Hardies et al. (2015) reported 8 patients from 4 unrelated families of European descent with EIEE25. All patients developed focal clonic seizures on the first day of life, followed by ongoing multiple seizure types, including hemiconvulsions and generalized tonic-clonic seizures. Seven patients had status epilepticus, including 1 who died from it, and 6 showed fever sensitivity. Two patients became seizure-free between 3 and 7 years of age. Interictal EEG showed focal abnormalities in all but 1 patient. Three patients responded well to a ketogenic diet. Neurologic outcome varied from mild to severe intellectual disability, plus variable combinations of ataxia, choreoathetosis, spasticity, and microcephaly. All also had tooth hypoplasia or hypodontia, which was also noted in 3 of the patients reported by Thevenon et al. (2014).

Schossig et al. (2017) reported 10 patients from 5 unrelated families with EIEE25 with amelogenesis imperfecta. Nine patients presented with a clinical diagnosis of KTZS, but did not carry pathogenic mutations in the ROGDI gene. The patients developed refractory seizures in the first days or months of life and thereafter showed global developmental delay with moderate to severe intellectual disability and delayed walking or difficulty walking. They had EEG abnormalities, such as focal slowing, multiepileptiform potentials, generalized spike-wave activity, and sometimes hypsarrhythmia. Additional features included axial hypotonia, limb spasticity causing gait impairment, cerebellar ataxia, coordination defects, dystonia, and pyramidal signs. Communication skills were very poor. Brain imaging was normal. Two sibs (family C) had previously been reported by De Souza et al. (2014) and 3 other German sibs (family D) had previously been reported by Hardies et al. (2015). All patients had dental abnormalities, including delayed eruption, hypodontia, tooth hypoplasia, yellow discoloration, thin enamel, and enamel chipping. Permanent teeth were small and cylindrical with discoloration and secondary molars and premolars were extremely worn.

Weeke et al. (2017) reported 8 patients from 5 families with EIEE25 confirmed by genetic analysis. All patients presented with refractory neonatal seizures on the first day of life after an uncomplicated pregnancy. Six of 7 infants with a neonatal MRI had a characteristic MRI pattern with punctate white matter lesions (PWML), which were no longer visible at the age of 6 months but resulted in gliotic scarring visible on MRI at the age of 18 months. The same pattern of gliotic scarring was seen on the MRIs of the infant without a neonatal scan. The findings indicated that some patients with EIEE25 may have subtle or transient brain imaging abnormalities.

Inheritance

The transmission pattern of EIEE25 in the families reported by Thevenon et al. (2014) was consistent with autosomal recessive inheritance.

Molecular Genetics

In 7 patients from 3 unrelated families with early infantile epileptic encephalopathy, Thevenon et al. (2014) identified homozygous or compound heterozygous missense mutations in the SLC13A5 gene (608305.0001-608305.0003). The mutations in the first 2 families were found by whole-exome sequencing. The mutations occurred at highly conserved residues in the sodium-binding domains, which are important for citrate transport, but functional studies were not performed.

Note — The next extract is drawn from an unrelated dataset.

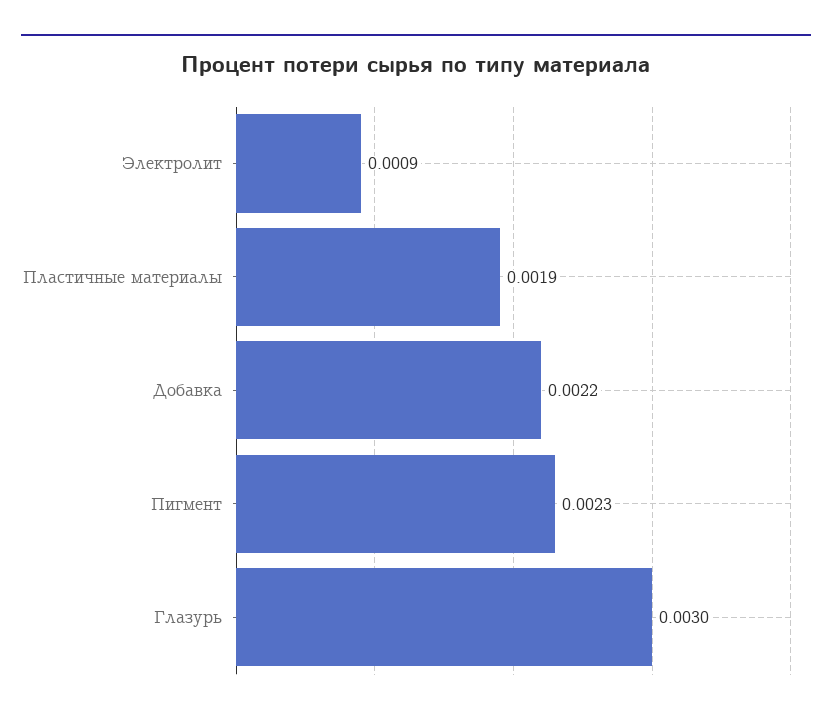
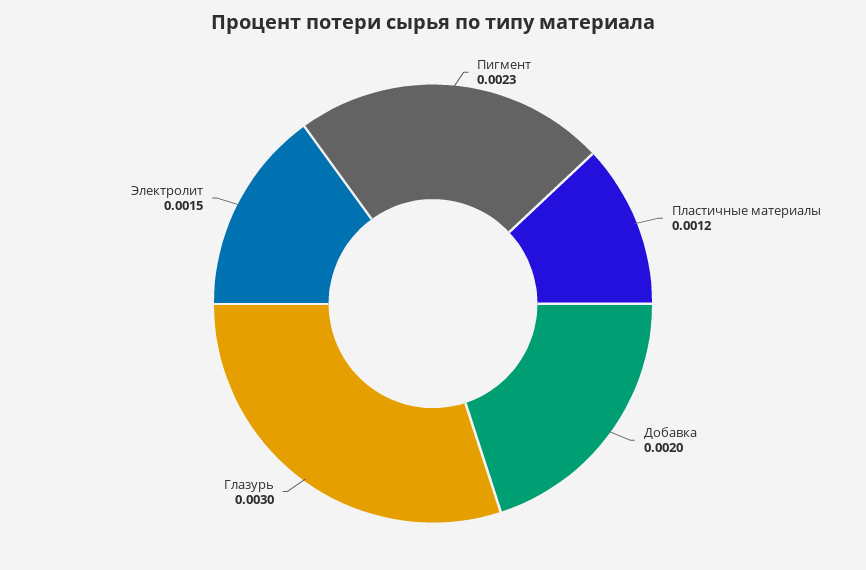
Электролит: 0.0009 -> 0.0015
Пластичные материалы: 0.0019 -> 0.0012
Добавка: 0.0022 -> 0.002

In 8 patients from 4 unrelated families with EIEE25, Hardies et al. (2015) identified 7 different biallelic mutations in the SLC13A5 gene (608305.0001-608305.0002; 608305.0004-608305.0008). Mutations in the first 3 families were found by whole-exome or whole-genome sequencing and segregated with the disorder in the families. Five mutations were missense mutations and 2 were truncating mutations; 2 mutations had previously been reported by Thevenon et al. (2014). In vitro functional expression studies in HEK293T cells showed that all mutant proteins lost citrate transport activity, even though some missense mutations were correctly expressed at the plasma membrane. Hardies et al. (2015) noted that neurons are considered incapable of de novo synthesis of tricarboxylic acid cycle intermediates and thus rely on the uptake of intermediates, such as citrate, to maintain energy status and neurotransmitter production.